Personally, I wouldn't call the perennial movement to restrict or ban firearm ownership "liberal", any more than I would call Prohibition liberal. They are both "reactionary" (and, IMHO, short-sighted).

11:27 AM  
Anonymous Anonymous said...

Anne-You're confusing action (building a church, speaking out) with potential for action. The analogous comparison to owning or carrying a firearm in regards to regulation is having vocal cords (potential for speaking out), visiting an architect (having potential to build a church), etc.

The use of a firearm is equivalent to the building of the church or the speaking out. Appropriately, society recognizes that one is responsible for one's actions, and if a firearm is used in a manner contrary to the law, the user is held responsible. To say "Can't say fire in a theater" is equivalent to "Can't discharge a firearm in a nightclub, even if you're only wearing sweatpants." Both are wrong.
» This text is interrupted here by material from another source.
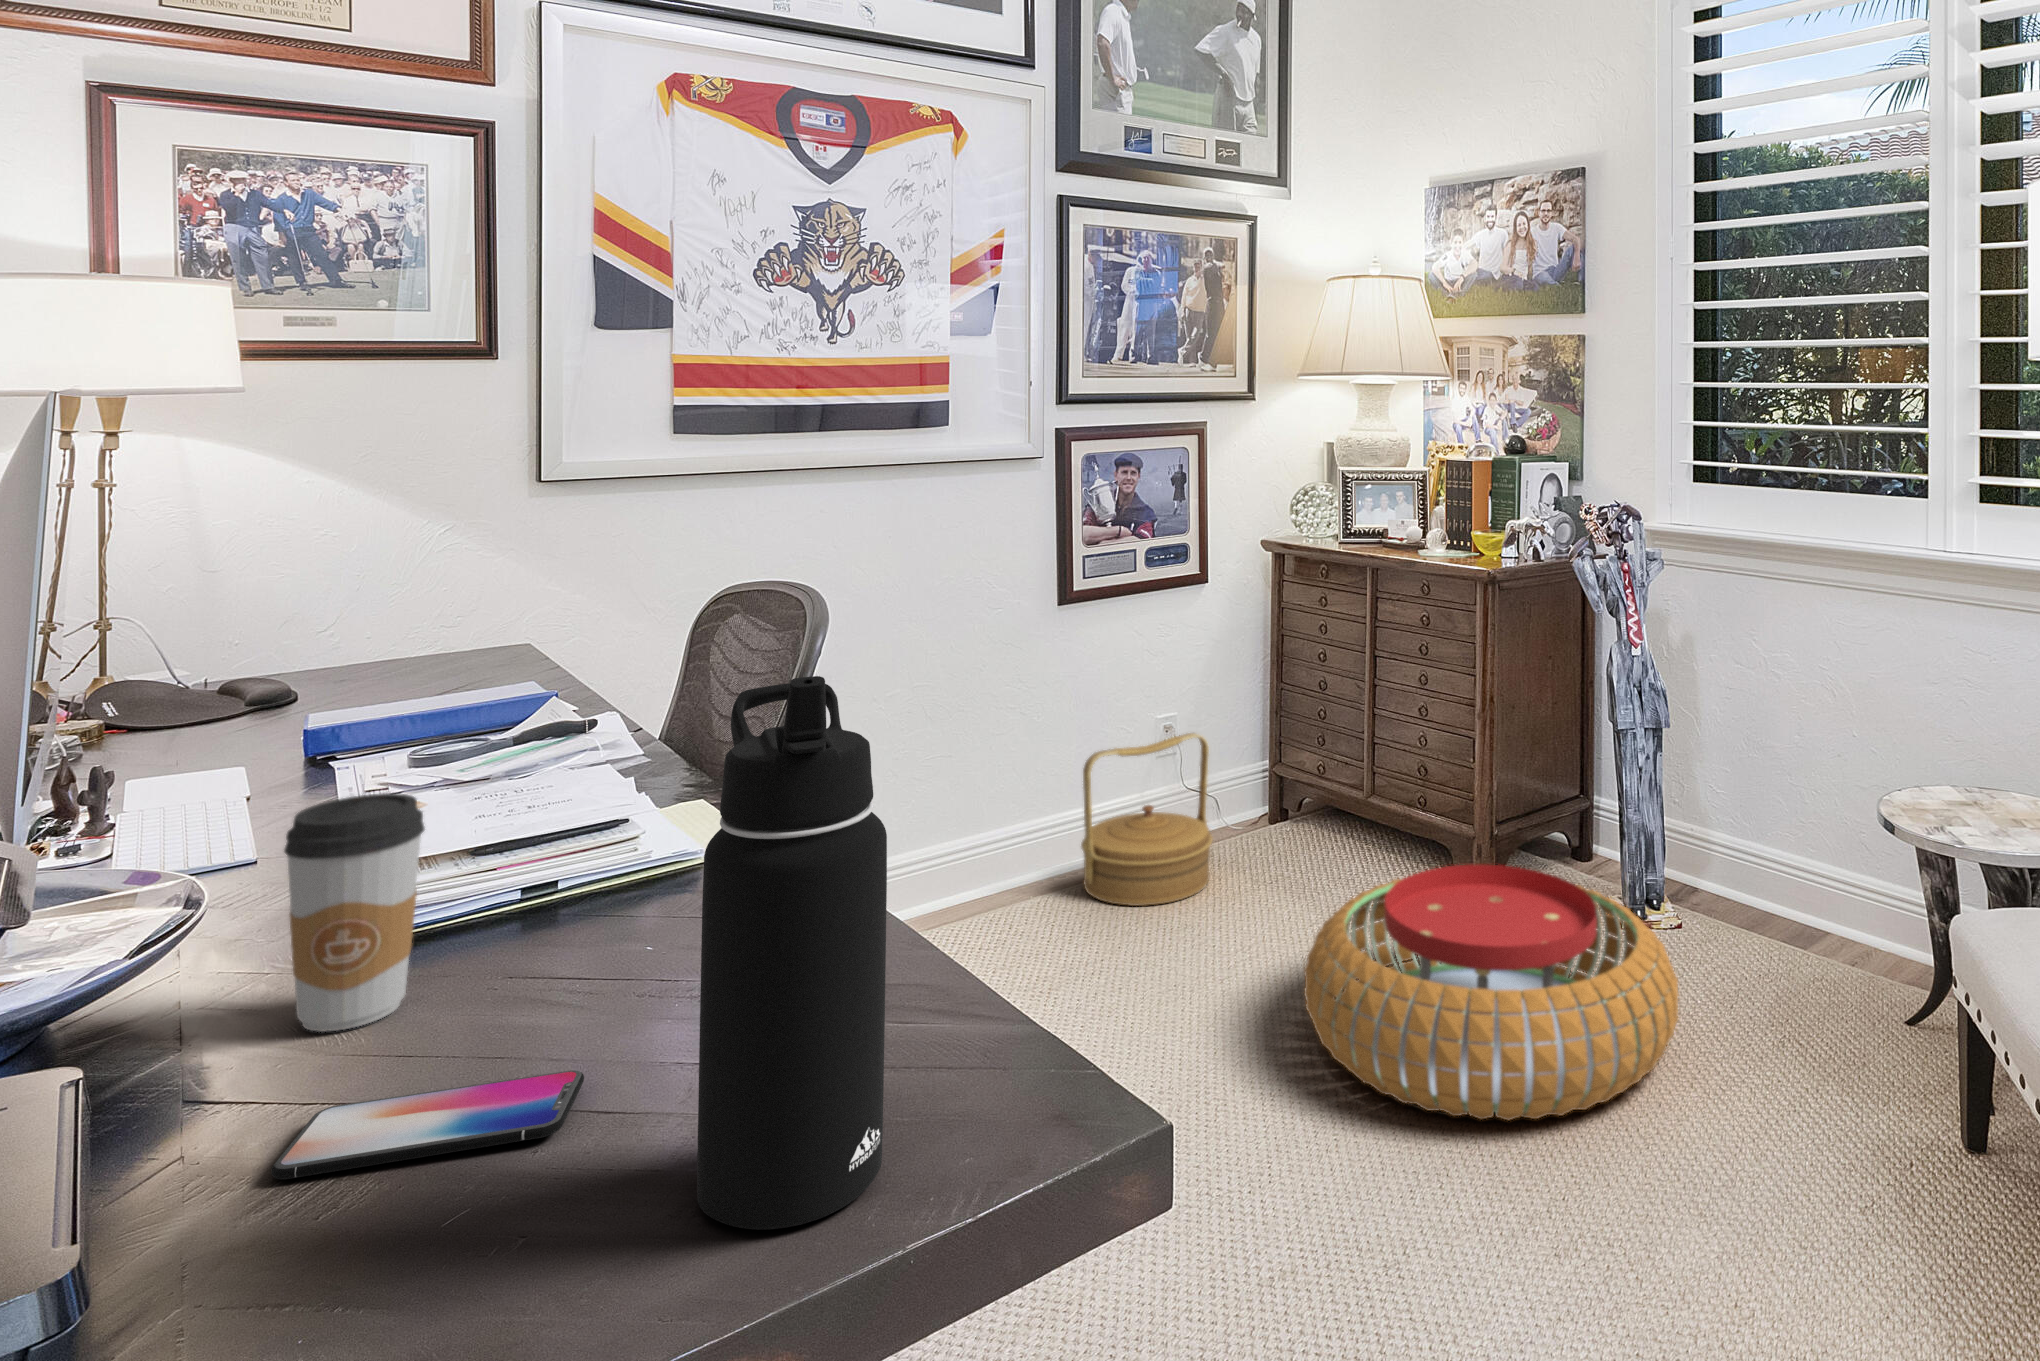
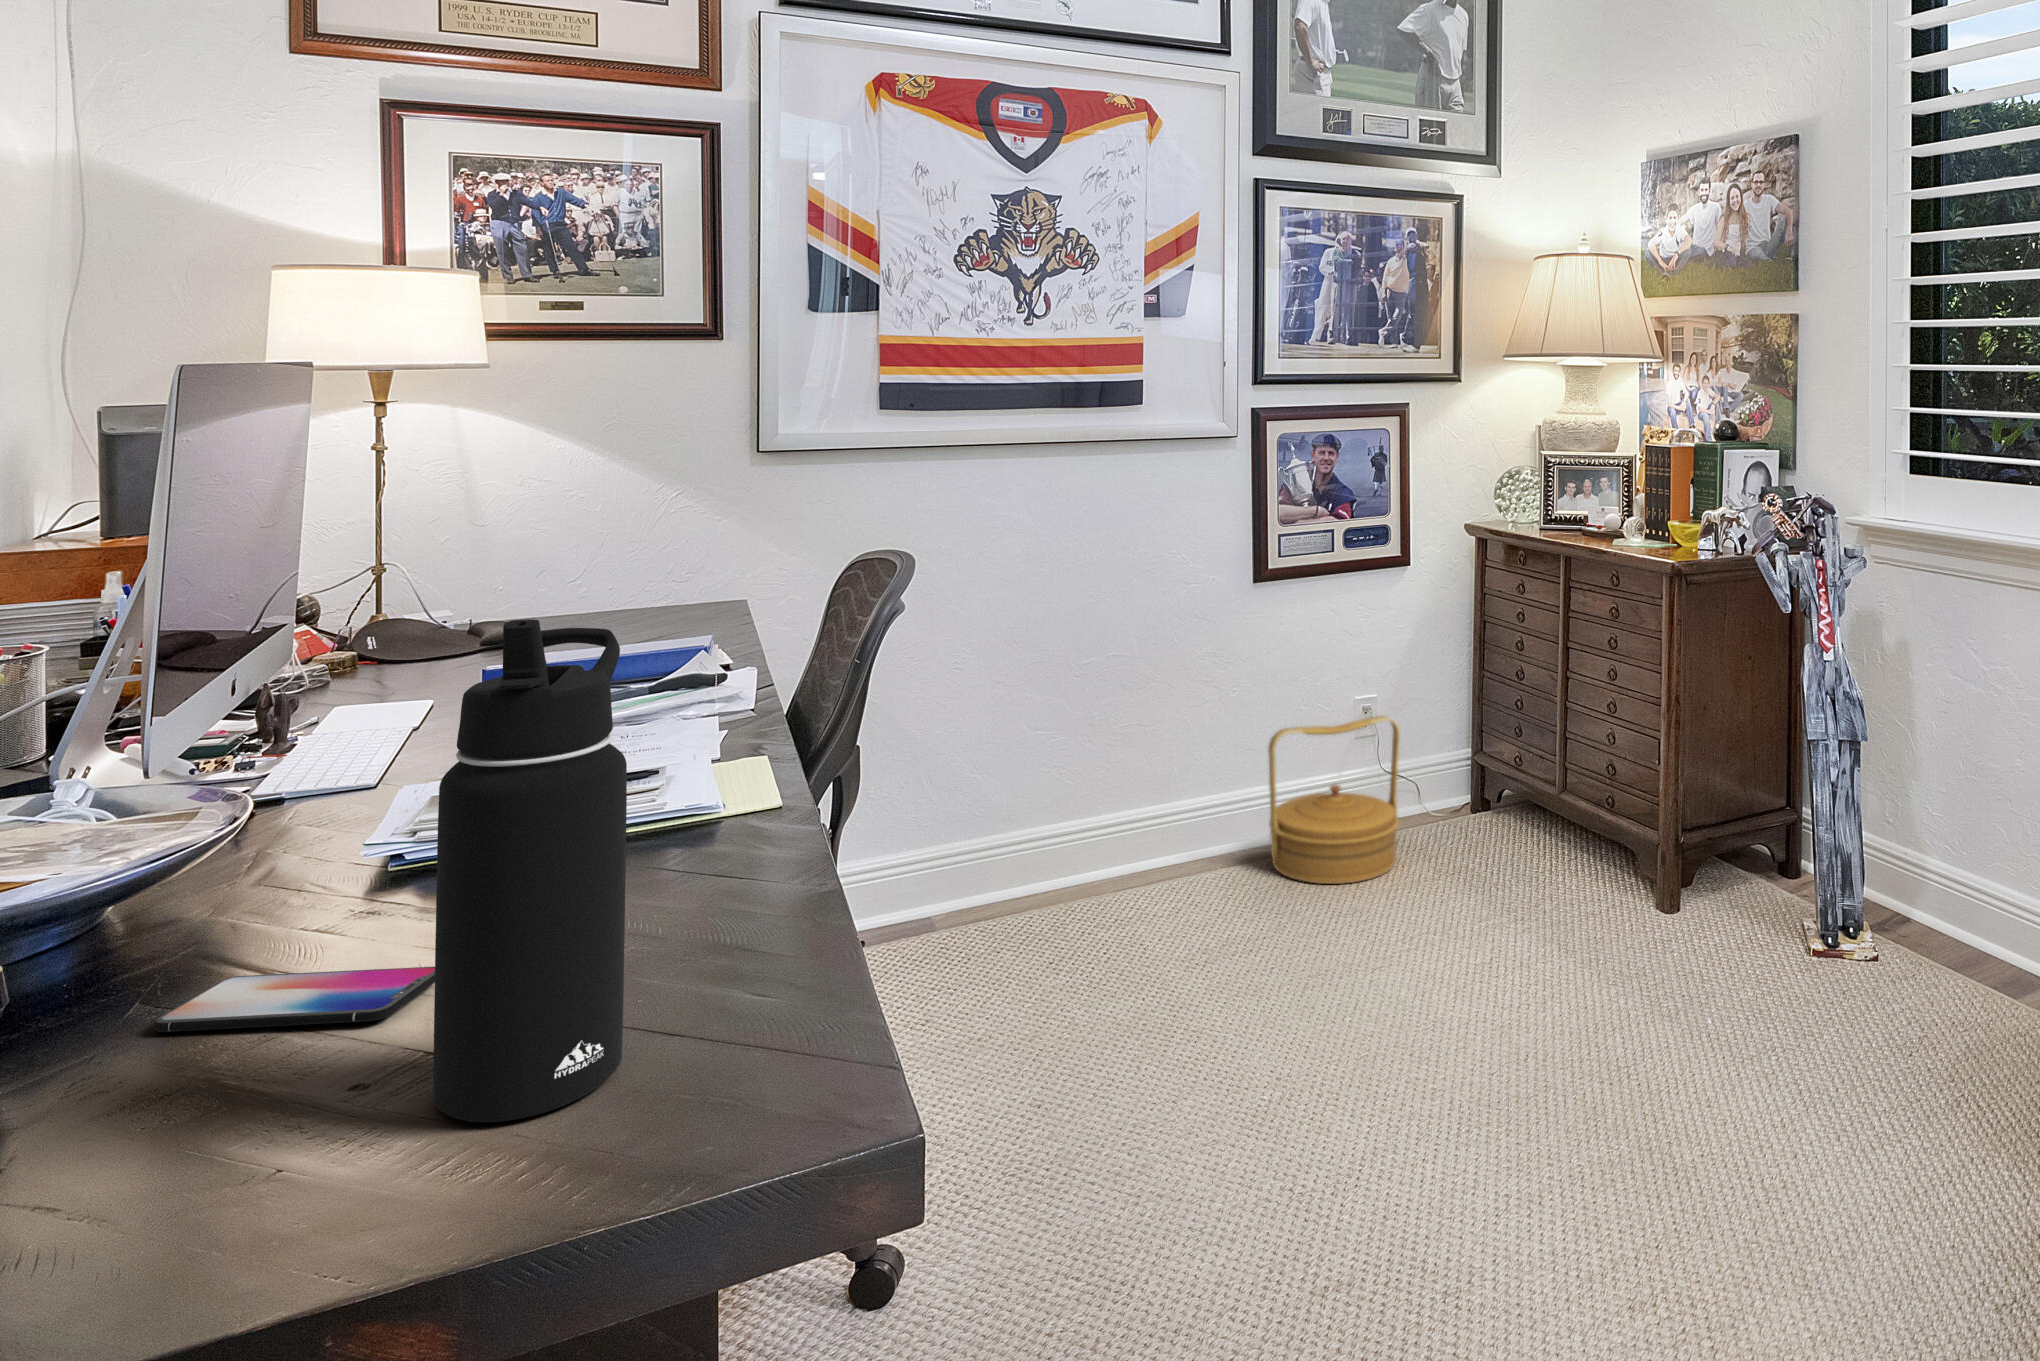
coffee cup: present [284,793,424,1032] -> none [265,713,391,915]
pouf: present [1304,865,1678,1120] -> none [1432,868,1826,1138]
To mix "Can't yell fire" with "Can't carry" is incorrect.

12:12 PM  
Anonymous Anonymous said...

Here in North Carolina we have a "shall issue" handgun carry permit law. Unfortunately, we also have a huge and often vague list of exceptions to the law. The end result is that the permit isn't worth having. If you live in an urban area, you almost certainly can't carry your handgun on a normal Saturday shopping trip without violating one or more of the exceptions. I wonder if this is the pattern the Dems will follow. Will they continue to say, "We're not trying to take anyone's guns away.", while repeatedly piling on regulation after regulation after regulation as DC did and is continuing to do? Yes I know many think the DC case was won by the good guys, but DC does not seem to have admitted defeat.

4:03 AM  
Anonymous Anonymous said...

I wonder if this is the pattern the Dems will follow.

I think that's kind of like wondering if it will snow in Alaska. I guess it's possible it won't.